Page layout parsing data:
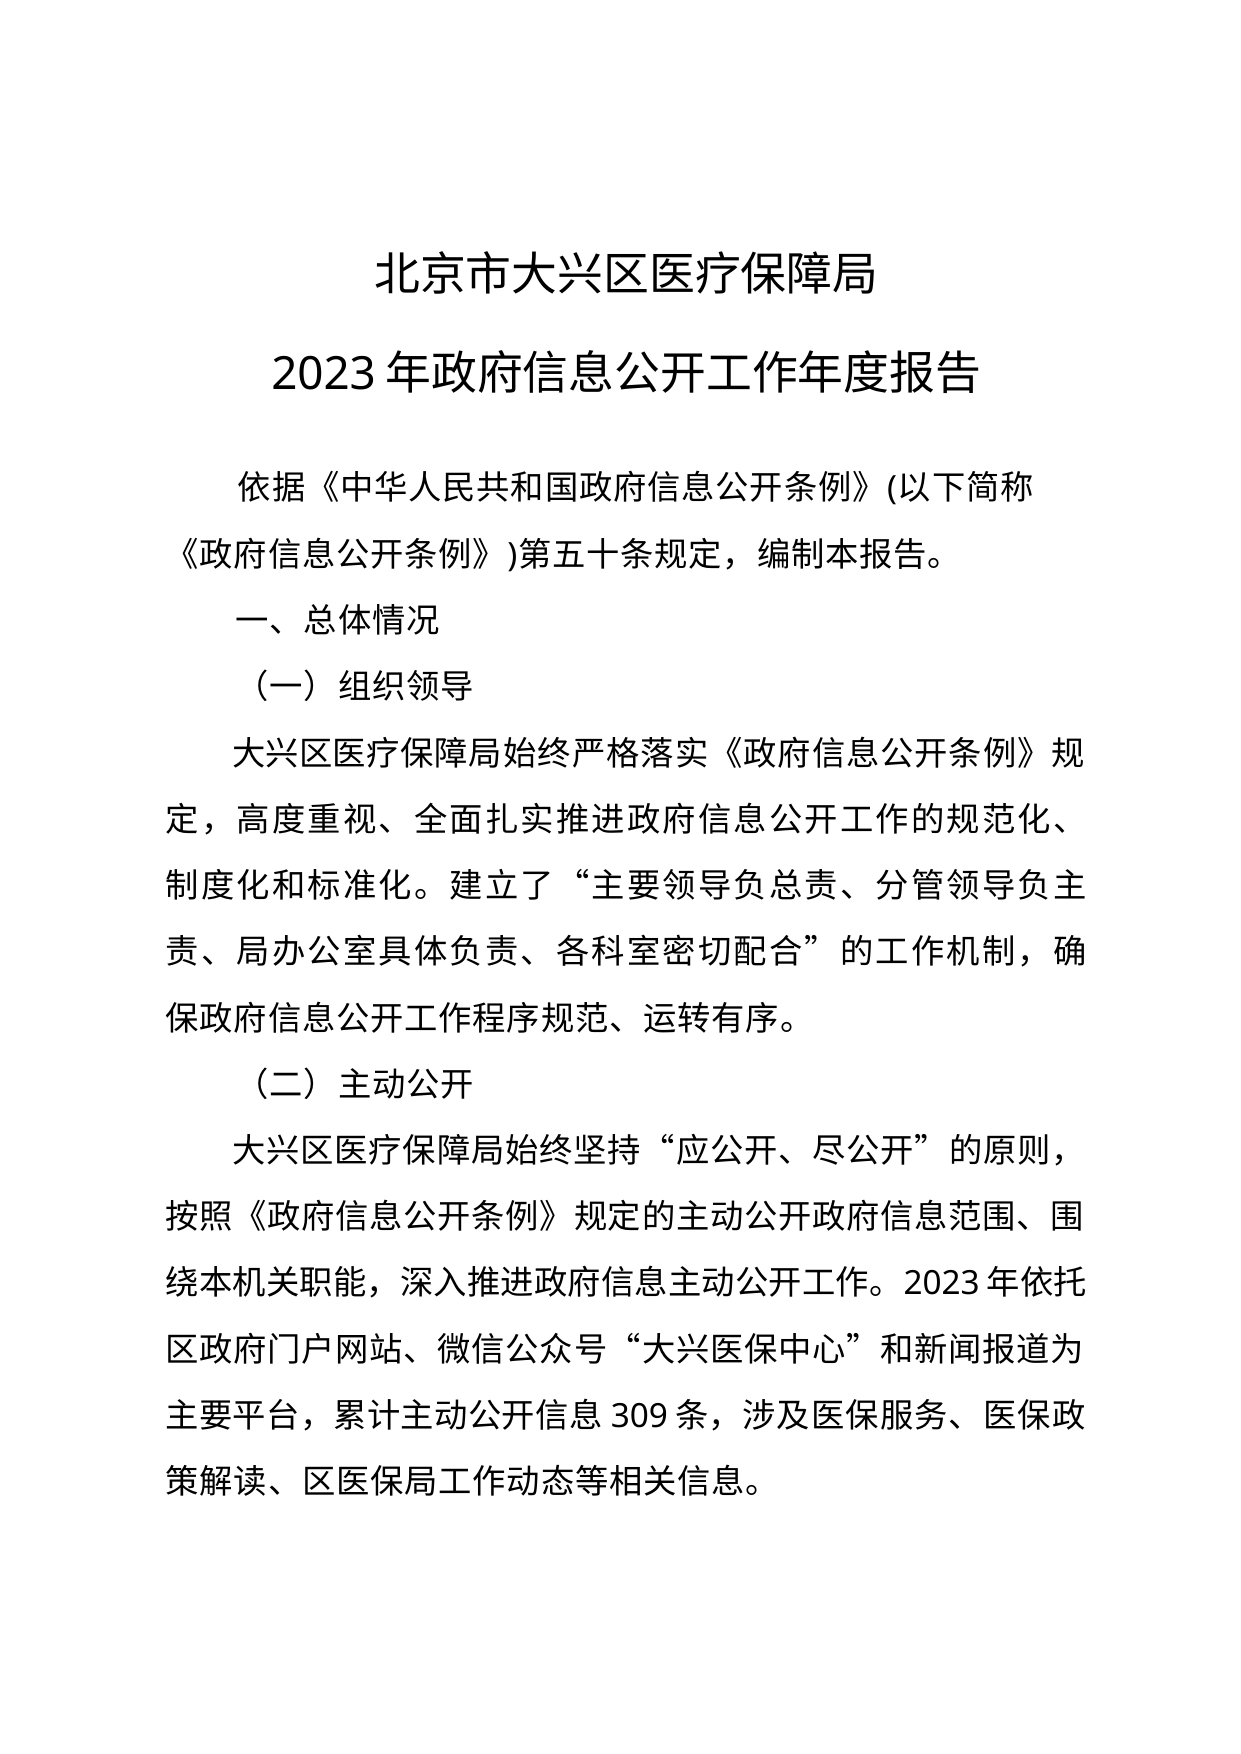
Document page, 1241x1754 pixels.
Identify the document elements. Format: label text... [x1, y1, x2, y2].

text 2023年政府信息公开工作年度报告 [165, 320, 1087, 419]
text 大兴区医疗保障局始终坚持“应公开、尽公开”的原则，按照《政府信息公开条例》规定的主动公开政府信息范围、围绕本机关职能，深入推进政府信息主动公开工作。2023年依托区政府门户网站、微信公众号“大兴医保中心”和新闻报道为主要平台，累计主动公开信息309条，涉及医保服务、医保政策解读、区医保局工作动态等相关信息。 [165, 1115, 1087, 1512]
text 依据《中华人民共和国政府信息公开条例》(以下简称《政府信息公开条例》)第五十条规定，编制本报告。 [165, 452, 1087, 585]
list 大兴区医疗保障局始终严格落实《政府信息公开条例》规定，高度重视、全面扎实推进政府信息公开工作的规范化、制度化和标准化。建立了“主要领导负总责、分管领导负主责、局办公室具体负责、各科室密切配合”的工作机制，确保政府信息公开工作程序规范、运转有序。 [165, 717, 1087, 1048]
text 北京市大兴区医疗保障局 [165, 220, 1087, 320]
text （一）组织领导 [165, 651, 1087, 717]
text 一、总体情况 [165, 585, 1087, 651]
text （二）主动公开 [165, 1048, 1087, 1115]
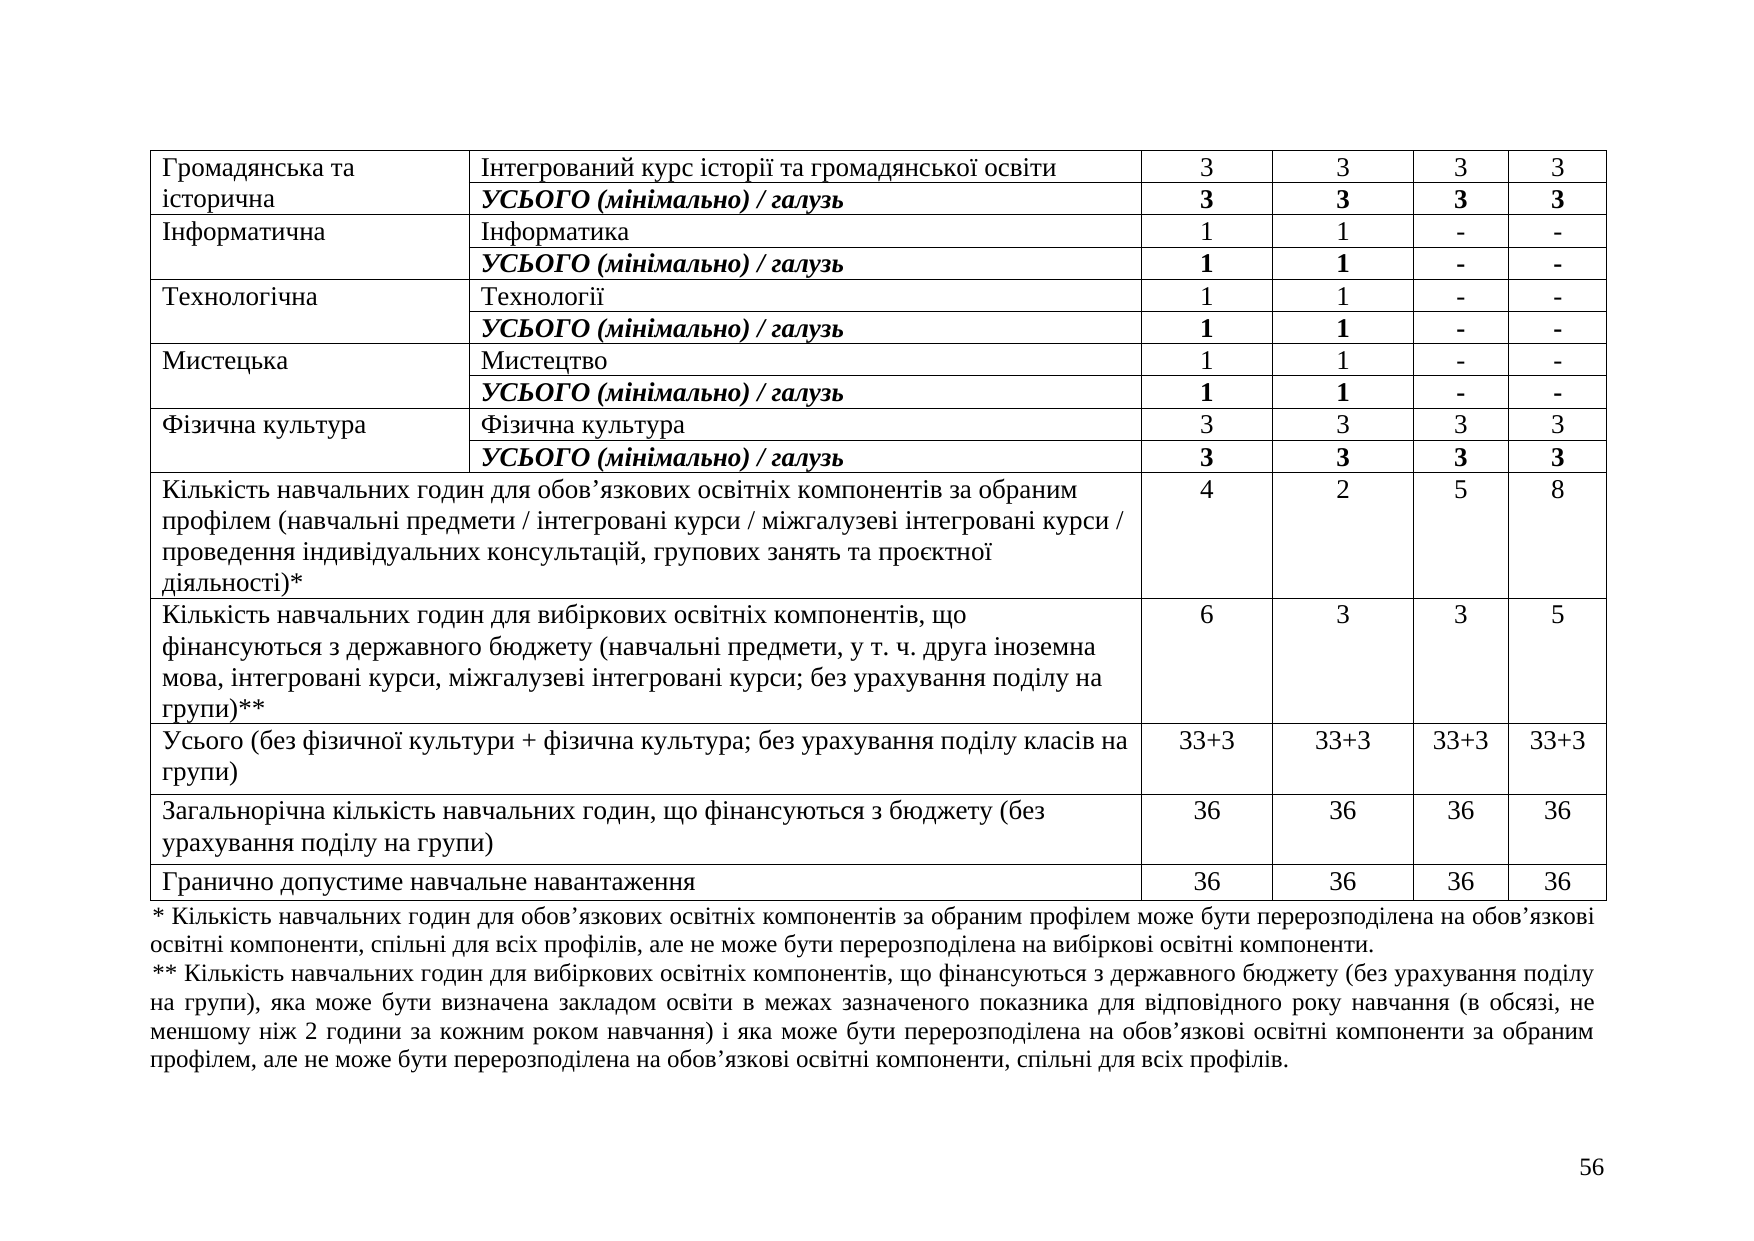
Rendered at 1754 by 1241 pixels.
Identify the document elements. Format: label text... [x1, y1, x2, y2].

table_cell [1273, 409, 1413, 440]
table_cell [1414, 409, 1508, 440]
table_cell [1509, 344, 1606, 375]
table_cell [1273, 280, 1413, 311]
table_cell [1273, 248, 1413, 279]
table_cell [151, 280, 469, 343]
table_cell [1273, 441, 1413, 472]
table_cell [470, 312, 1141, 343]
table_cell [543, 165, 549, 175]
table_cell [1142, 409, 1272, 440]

• **What the task asks**:
Leave out the pictures, then copy all the remaining text in the records exactly.

• **Result of the task**:
Document page, 1241x1754 pixels.
Identify the document elements. Format: label text... [x1, y1, x2, y2].

text 2023年政府信息公开工作年度报告 [165, 320, 1087, 419]
text 大兴区医疗保障局始终坚持“应公开、尽公开”的原则，按照《政府信息公开条例》规定的主动公开政府信息范围、围绕本机关职能，深入推进政府信息主动公开工作。2023年依托区政府门户网站、微信公众号“大兴医保中心”和新闻报道为主要平台，累计主动公开信息309条，涉及医保服务、医保政策解读、区医保局工作动态等相关信息。 [165, 1115, 1087, 1512]
text 依据《中华人民共和国政府信息公开条例》(以下简称《政府信息公开条例》)第五十条规定，编制本报告。 [165, 452, 1087, 585]
list 大兴区医疗保障局始终严格落实《政府信息公开条例》规定，高度重视、全面扎实推进政府信息公开工作的规范化、制度化和标准化。建立了“主要领导负总责、分管领导负主责、局办公室具体负责、各科室密切配合”的工作机制，确保政府信息公开工作程序规范、运转有序。 [165, 717, 1087, 1048]
text 北京市大兴区医疗保障局 [165, 220, 1087, 320]
text （一）组织领导 [165, 651, 1087, 717]
text 一、总体情况 [165, 585, 1087, 651]
text （二）主动公开 [165, 1048, 1087, 1115]
Rendered at 1754 by 1241 pixels.
Identify the document elements. Format: label text... [x1, y1, x2, y2].

table_cell [1273, 409, 1413, 440]
table_cell [1414, 409, 1508, 440]
table_cell [1509, 344, 1606, 375]
table_cell [1273, 280, 1413, 311]
table_cell [1273, 248, 1413, 279]
table_cell [151, 280, 469, 343]
table_cell [1273, 441, 1413, 472]
table_cell [470, 312, 1141, 343]
table_cell [543, 165, 549, 175]
table_cell [1142, 409, 1272, 440]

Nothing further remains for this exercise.